The wild and wondrous birth of Hanif Insaaf, Chapter 1
In which she wonders if the beginning is the beginning
Eid Mubarak, my friends and comrades!
Although I wrote my birth story months ago at this point, I’ve been waiting for Eid to share it. Hanif won’t technically be three months old (and officially out of the “fourth trimester”) for another week, but this new moon feels like the end of the cycle that was my childbearing year, when my little family went from this:
To this:
Can you believe it? Sometimes I can’t. When that first picture was taken, I genuinely had no idea what this year would bring, and I often still look at this little baby of mine with complete wonder that he is here, that after ten years of being a fivesome we became six. And yet somehow, in that way children always seem to, he feels inevitable. Imagining a time when I didn’t somehow know, deep in my bones, that he would make it to us, feels absurd. Of course he’s here. What a trip, truly.

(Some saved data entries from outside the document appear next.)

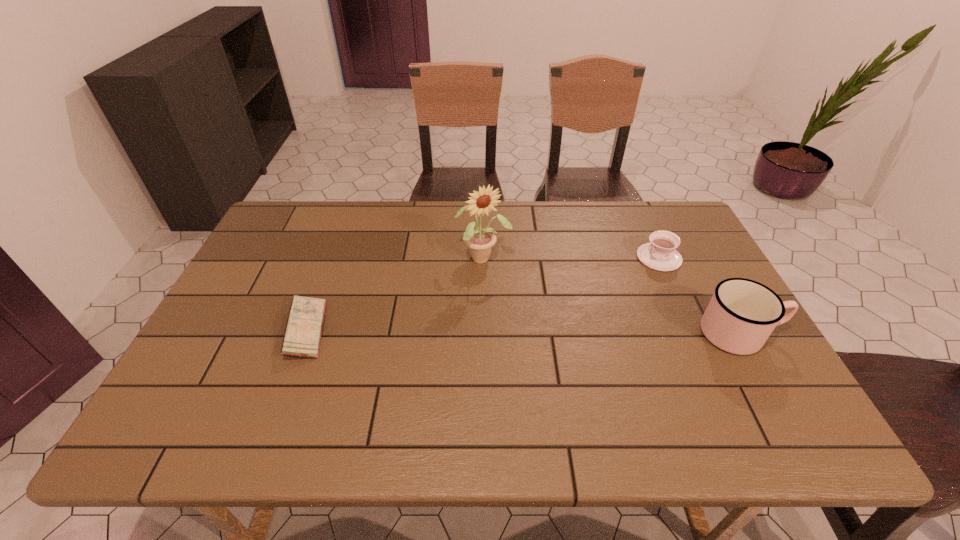
You are a GUI agent. You are given a task and a screenshot of the screen. Output one action in this format:
    pyautogui.click(x=<x>, y=<y>)
    Task: Click on the empty space that is in between the second tallest object and the sunflower
    This screenshot has height=540, width=960.
    Given the screenshot: What is the action you would take?
    pyautogui.click(x=612, y=296)

Find the location of a particular element. free space between the sunflower and the teacup is located at coordinates (571, 258).

Identify the location of object that ranks as the second closest to the teacup. The height and width of the screenshot is (540, 960). (480, 241).

This screenshot has width=960, height=540. Identify the location of the second closest object to the teacup. (480, 241).

This screenshot has height=540, width=960. I want to click on free point that satisfies the following two spatial constraints: 1. on the front side of the mug; 2. on the side of the diary with the handle, so tap(305, 333).

Locate an element on the screen. The image size is (960, 540). vacant space that satisfies the following two spatial constraints: 1. on the back side of the tallest object; 2. on the right side of the diary is located at coordinates (333, 258).

Identify the location of free location that satisfies the following two spatial constraints: 1. on the front side of the leftmost object; 2. on the side of the mug with the handle. The height and width of the screenshot is (540, 960). (305, 333).

Find the location of a particular element. This screenshot has height=540, width=960. vacant region that satisfies the following two spatial constraints: 1. on the back side of the tallest object; 2. on the left side of the teacup is located at coordinates (483, 258).

This screenshot has height=540, width=960. In order to click on free spot that satisfies the following two spatial constraints: 1. on the front side of the third object from right to left; 2. on the side of the third shortest object with the handle in this screenshot , I will do `click(484, 333)`.

Locate an element on the screen. vacant region that satisfies the following two spatial constraints: 1. on the front side of the third shortest object; 2. on the side of the sunflower with the handle is located at coordinates (484, 333).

I’ll be posting the story in chapters because, true to my nature, it’s long and detailed. I hope you enjoy! And if you want to have the chapters delivered hot off the press into your inbox, make sure you subscribe!
I awoke the morning of Saturday, January 28th in what can only be described as a white hot rage.
I was 40 weeks and 3 days pregnant, and the sun shone through my window: the crisp, bracing light of a January day. I lay in my bed, still and stony, but inside I churned with the force of a storm. In three prior pregnancies I had never made it to 40 weeks, but that wasn’t the problem, precisely. Truthfully, I wasn’t sure what the problem was. Was it that I had some labor signs the night before and so convinced myself I’d have a baby overnight that waking up well rested sent me into a fury? Was it that I had spent the last week frantically completing tasks I was worried I would not finish before I gave birth, and now that they were done I didn’t know what to do with myself? Was it that my father was in the hospital? Or that I had been bickering with my husband, who had assumed I’d have a baby by now even more than I had? Maybe it was that my dog was dying, her giant tumor growing exponentially and making her look like a genetically modified chicken raised for breast meat more and more by the day? Or maybe it was as simple an annoyance as the fact that the cinnamon-cardamom rolls I had allowed to slow rise in my fridge earlier in the week, in the hopes we could eat them for breakfast the morning the baby was born, needed to be baked before they got ruined and therefore could not be eaten the morning the baby was born? Who was to say. All I knew was that I was enraged, and I didn’t even want to feel better.
But wait.
Is that really where this birth story begins? With my rage when I awoke on the day I would eventually go into labor?
I just don’t think it is.
What even is a birth story, really?
Birth is more than any one day, or the moment someone is born. It’s more than the music that was playing or the ways hands press into backs and hips or the desperate exquisite pain of contractions or even the slippery, warm weight of a baby on one’s chest.
The moment of birth itself is only one small part of the story of any birth, because the truth of every person walking this earth is that they are just small piece of a thread spooled out through every single moment that had to align exactly right for them to even exist. The odds that any one of us are born at all are so unlikely as to be virtually impossible. In order to exist, you and I, Hanif and any other baby, all of us required the exact right moments of love but also the exact right moments of heartbreak. We required specific moments of delight and loss, specific migrations and rootedness, specific big choices and specific mundane moments. We are each marvels of statistical improbability, and each of our births is the story of everything that needed to happen to make us possible: the stories that are conscious and in reach but also all the stories that are unknown, so far in the past or so far removed from us our cells can hear only the softest tremor of them, echoing out over a wide gulf. A birth isn’t simply when a body opens to make way for a baby to come out. Birth is also when that body opens up to let something in: all of those stories, the eternity inside of us that we know and that we don’t. Because we need to draw on all of it in order to have the courage to love anything as much as we will the person we birth.
We are all our own story and the stories of other people. This birth story is my story and it is Hanif’s story, and it is also the story of other people.
So here’s what you need to know about this birth: it is my own and it isn’t. It is complicated and simple. It is doubt and loss and joy and discovery. If you are here for twinkle lights and Bon Iver and one transcendent moment that I make look easy, you may want to find a different story.
(But spoiler alert: there are also twinkle lights and Bon Iver and one exquisite contraction that very suddenly brought my baby to me, too.)
Absolutely adored this line, “The odds that any one of us are born at all are so unlikely as to be virtually impossible.”